03/26/2016 7:15PM

In tale of two trips, Gun Runner wins Louisiana Derby

Lou Hodges/Fair Grounds
Gun Runner uses a quick turn of foot to win the Louisiana Derby under Florent Geroux. Meanwhile, Mo Tom (back, on left) comes around pacesetter Candy My Boy after being checked under Corey Lanerie and losing his best chance.

NEW ORLEANS – For Gun Runner and Mo Tom, the Louisiana Derby on Saturday played out like the Risen Star last month. For Gun Runner, it was a joyous sequel. For Mo Tom, another Nightmare on Gentilly Blvd.

Gun Runner ($9.80), making full use of his tactical speed and instant acceleration, completed a sweep of the two biggest Kentucky Derby preps at Fair Grounds by rolling to a 4 1/2-length victory in the Grade 2, $1 million Louisiana Derby, a result that thrilled his trainer, Steve Asmussen.

“It’s extremely exciting,” Asmussen said in the winner’s circle, surrounded by his wife and three sons. “He’s a very athletic horse, handy, with a good temperament, and he stayed on to the wire.”

Mo Tom, who has a powerful late kick, was favored off his rough trip in the Risen Star last month. Once again, he ran into a roadblock while trying to rally in the stretch with jockey Corey Lanerie and wound up fourth, one place worse than the Risen Star, a result that left his trainer, Tom Amoss, fuming.

“Corey’s going to have to explain that ride," Amoss said. "It’s beyond my understanding. He was locked and loaded, so why he chose the most dangerous route is beyond me. I flashed back to all the work we’ve done with him. It’s like being an eyewitness to your kid being beaten up at the playground. He’s got such a fine move. Just go around.”

That was the ecstasy and the agony of the 102nd Louisiana Derby. Gun Runner got a first prize of $600,000, plus 100 points toward a berth in the Kentucky Derby May 7, which will be his next start. Even with the loss, Mo Tom likely has accumulated enough points to also get into the Derby, but Amoss – a native of New Orleans – was denied his first victory in a race he deeply covets.

Gun Runner had an ideal trip under Florent Geroux.

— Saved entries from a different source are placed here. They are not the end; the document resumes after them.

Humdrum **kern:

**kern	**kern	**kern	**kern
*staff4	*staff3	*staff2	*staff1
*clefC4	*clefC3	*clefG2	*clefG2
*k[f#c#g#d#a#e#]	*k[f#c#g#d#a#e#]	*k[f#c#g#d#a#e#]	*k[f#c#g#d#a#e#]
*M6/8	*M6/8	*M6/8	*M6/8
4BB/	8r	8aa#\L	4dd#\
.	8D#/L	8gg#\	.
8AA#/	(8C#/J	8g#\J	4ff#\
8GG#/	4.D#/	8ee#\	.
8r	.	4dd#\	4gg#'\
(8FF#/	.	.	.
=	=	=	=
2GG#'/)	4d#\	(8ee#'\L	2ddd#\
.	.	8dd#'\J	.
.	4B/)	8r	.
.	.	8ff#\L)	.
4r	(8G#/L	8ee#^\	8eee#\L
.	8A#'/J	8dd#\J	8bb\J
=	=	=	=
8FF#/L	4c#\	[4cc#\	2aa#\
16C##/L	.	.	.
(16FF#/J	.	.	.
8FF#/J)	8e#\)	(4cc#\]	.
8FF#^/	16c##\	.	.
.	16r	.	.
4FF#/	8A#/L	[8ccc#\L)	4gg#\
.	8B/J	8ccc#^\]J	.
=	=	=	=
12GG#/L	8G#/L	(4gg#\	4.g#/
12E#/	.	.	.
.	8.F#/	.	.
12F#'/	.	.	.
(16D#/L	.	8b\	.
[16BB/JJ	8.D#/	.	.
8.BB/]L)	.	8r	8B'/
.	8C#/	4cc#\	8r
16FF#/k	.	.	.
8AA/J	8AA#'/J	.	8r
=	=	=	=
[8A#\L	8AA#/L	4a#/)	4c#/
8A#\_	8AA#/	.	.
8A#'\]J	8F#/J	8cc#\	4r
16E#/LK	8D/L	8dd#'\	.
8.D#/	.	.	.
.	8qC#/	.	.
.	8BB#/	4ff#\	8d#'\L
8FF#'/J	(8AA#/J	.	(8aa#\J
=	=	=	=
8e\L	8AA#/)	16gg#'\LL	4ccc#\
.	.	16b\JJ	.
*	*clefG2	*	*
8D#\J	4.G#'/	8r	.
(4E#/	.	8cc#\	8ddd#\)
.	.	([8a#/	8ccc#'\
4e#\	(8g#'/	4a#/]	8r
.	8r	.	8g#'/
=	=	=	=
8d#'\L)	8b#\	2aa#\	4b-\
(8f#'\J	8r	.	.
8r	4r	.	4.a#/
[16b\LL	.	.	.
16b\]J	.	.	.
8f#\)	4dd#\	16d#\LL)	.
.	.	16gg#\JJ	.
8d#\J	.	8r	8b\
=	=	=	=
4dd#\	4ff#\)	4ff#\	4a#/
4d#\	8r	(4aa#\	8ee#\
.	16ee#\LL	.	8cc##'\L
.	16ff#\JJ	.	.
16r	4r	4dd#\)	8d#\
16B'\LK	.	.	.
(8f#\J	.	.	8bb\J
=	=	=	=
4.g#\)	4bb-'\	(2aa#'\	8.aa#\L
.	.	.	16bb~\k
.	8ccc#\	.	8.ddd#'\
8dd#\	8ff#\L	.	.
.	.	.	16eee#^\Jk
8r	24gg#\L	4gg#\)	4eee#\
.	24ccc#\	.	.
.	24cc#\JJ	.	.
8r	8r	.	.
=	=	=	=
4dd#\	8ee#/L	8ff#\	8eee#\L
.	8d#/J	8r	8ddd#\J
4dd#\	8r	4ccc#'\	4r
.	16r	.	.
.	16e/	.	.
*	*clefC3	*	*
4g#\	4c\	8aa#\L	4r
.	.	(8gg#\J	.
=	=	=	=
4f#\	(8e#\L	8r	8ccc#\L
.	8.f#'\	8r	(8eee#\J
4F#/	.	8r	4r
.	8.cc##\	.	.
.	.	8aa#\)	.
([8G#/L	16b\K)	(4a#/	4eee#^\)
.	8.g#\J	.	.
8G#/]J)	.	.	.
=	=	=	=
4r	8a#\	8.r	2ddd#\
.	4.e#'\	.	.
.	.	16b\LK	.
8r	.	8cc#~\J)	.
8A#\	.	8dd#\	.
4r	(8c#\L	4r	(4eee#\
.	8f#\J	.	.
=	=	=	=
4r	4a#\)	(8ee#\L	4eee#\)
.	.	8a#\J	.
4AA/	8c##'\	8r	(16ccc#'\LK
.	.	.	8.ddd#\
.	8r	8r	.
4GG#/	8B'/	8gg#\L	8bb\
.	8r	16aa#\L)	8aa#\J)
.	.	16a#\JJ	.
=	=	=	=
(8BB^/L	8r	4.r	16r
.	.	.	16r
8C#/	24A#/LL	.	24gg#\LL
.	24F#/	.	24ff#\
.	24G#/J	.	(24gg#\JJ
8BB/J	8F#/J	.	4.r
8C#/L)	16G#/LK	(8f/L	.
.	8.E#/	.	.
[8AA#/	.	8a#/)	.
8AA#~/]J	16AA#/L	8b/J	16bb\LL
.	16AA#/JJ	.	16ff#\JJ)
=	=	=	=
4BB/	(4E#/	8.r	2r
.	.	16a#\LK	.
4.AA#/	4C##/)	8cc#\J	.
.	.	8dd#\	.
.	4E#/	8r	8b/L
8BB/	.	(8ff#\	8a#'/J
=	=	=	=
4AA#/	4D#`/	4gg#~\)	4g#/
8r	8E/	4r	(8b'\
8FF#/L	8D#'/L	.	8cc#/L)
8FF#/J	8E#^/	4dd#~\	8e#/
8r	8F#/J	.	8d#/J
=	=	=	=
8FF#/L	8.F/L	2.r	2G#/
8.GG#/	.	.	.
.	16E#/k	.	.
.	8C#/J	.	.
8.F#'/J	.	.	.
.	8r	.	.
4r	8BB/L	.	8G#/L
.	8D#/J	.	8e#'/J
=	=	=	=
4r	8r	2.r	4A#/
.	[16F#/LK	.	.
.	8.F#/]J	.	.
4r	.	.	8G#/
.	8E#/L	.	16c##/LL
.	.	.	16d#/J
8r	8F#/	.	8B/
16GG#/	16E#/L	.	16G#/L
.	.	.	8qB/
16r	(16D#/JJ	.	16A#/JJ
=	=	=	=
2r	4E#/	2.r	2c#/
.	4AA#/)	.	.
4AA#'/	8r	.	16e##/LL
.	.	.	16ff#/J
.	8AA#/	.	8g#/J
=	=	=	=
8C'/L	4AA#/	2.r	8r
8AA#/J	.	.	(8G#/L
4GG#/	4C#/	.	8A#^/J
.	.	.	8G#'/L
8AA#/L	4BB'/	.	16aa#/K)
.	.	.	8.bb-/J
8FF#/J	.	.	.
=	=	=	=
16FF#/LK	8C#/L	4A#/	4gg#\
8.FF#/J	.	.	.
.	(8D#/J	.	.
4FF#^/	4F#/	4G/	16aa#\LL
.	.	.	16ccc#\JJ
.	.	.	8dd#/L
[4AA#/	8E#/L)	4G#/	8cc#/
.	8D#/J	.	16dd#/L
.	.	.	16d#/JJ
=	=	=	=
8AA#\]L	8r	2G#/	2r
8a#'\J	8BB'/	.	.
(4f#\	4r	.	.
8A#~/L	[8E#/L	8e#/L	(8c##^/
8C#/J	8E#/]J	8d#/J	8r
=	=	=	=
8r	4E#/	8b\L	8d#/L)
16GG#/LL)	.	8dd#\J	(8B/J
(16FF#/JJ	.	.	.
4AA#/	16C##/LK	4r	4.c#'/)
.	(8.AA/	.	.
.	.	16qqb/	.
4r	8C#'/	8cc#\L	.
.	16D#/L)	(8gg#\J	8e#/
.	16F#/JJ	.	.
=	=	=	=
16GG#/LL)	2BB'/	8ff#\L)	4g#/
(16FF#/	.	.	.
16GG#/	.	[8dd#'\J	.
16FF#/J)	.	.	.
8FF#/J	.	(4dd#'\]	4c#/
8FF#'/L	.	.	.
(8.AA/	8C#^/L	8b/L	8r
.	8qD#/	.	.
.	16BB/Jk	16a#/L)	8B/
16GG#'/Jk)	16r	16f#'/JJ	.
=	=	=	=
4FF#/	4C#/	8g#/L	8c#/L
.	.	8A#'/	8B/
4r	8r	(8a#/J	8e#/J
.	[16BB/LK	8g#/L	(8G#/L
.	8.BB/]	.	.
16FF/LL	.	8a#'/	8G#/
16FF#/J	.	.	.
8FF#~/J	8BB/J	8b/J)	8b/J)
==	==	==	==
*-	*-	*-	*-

He was third, tracking pacesetter Candy My Boy from along the inside through the first six furlongs, then moved in a flash to attack Candy My Boy midway on the far turn.

“He’s super athletic,” Geroux said.

“He’s got a lot of gears,” said Scott Blasi, Asmussen’s top assistant.

Gun Runner put daylight on his rivals in upper stretch and was never threatened through the lane, crossing the line in 1:51.06 for 1 1/8 miles on the fast main track. By comparison, the New Orleans Handicap for older horses earlier in the day was won by the longshot S’maverlous in 1:50.06, exactly one second faster.

The 30-1 shot Tom’s Ready, like Mo Tom owned by Gayle Benson but trained by Dallas Stewart, rallied into second at midstretch and maintained that position, finishing 1 1/4 lengths in front of Dazzling Gem, who beat a fast-closing Mo Tom by a neck for third.

Mo Tom was last the first half-mile of the race, began a strong rally toward the end of the far turn, was taken inside in upper stretch, and twice was forced to steady when caught behind the tiring Candy My Boy.

Forevamo was fifth and was followed, in order, by Candy My Boy, Greenpointcrusader, Conquest Windycity, Uncle Walter, and Battery.

Gun Runner, a 3-year-old colt by Candy Ride, has now won four times in five starts, his lone loss a fourth-place finish in the Kentucky Jockey Club last fall on a sloppy, sealed track at Churchill Downs. He did win first time out against maidens at Churchill Downs on a fast track.

Asmussen trains Gun Runner for Ron and Joan Winchell’s Winchell Thoroughbreds and the Three Chimneys Farm of Goncalo Torrealba.

“He’s got talent,” Asmussen said. “What I love is how fast he is.”

And, no doubt, he loves Gun Runner’s ability to stay out of trouble.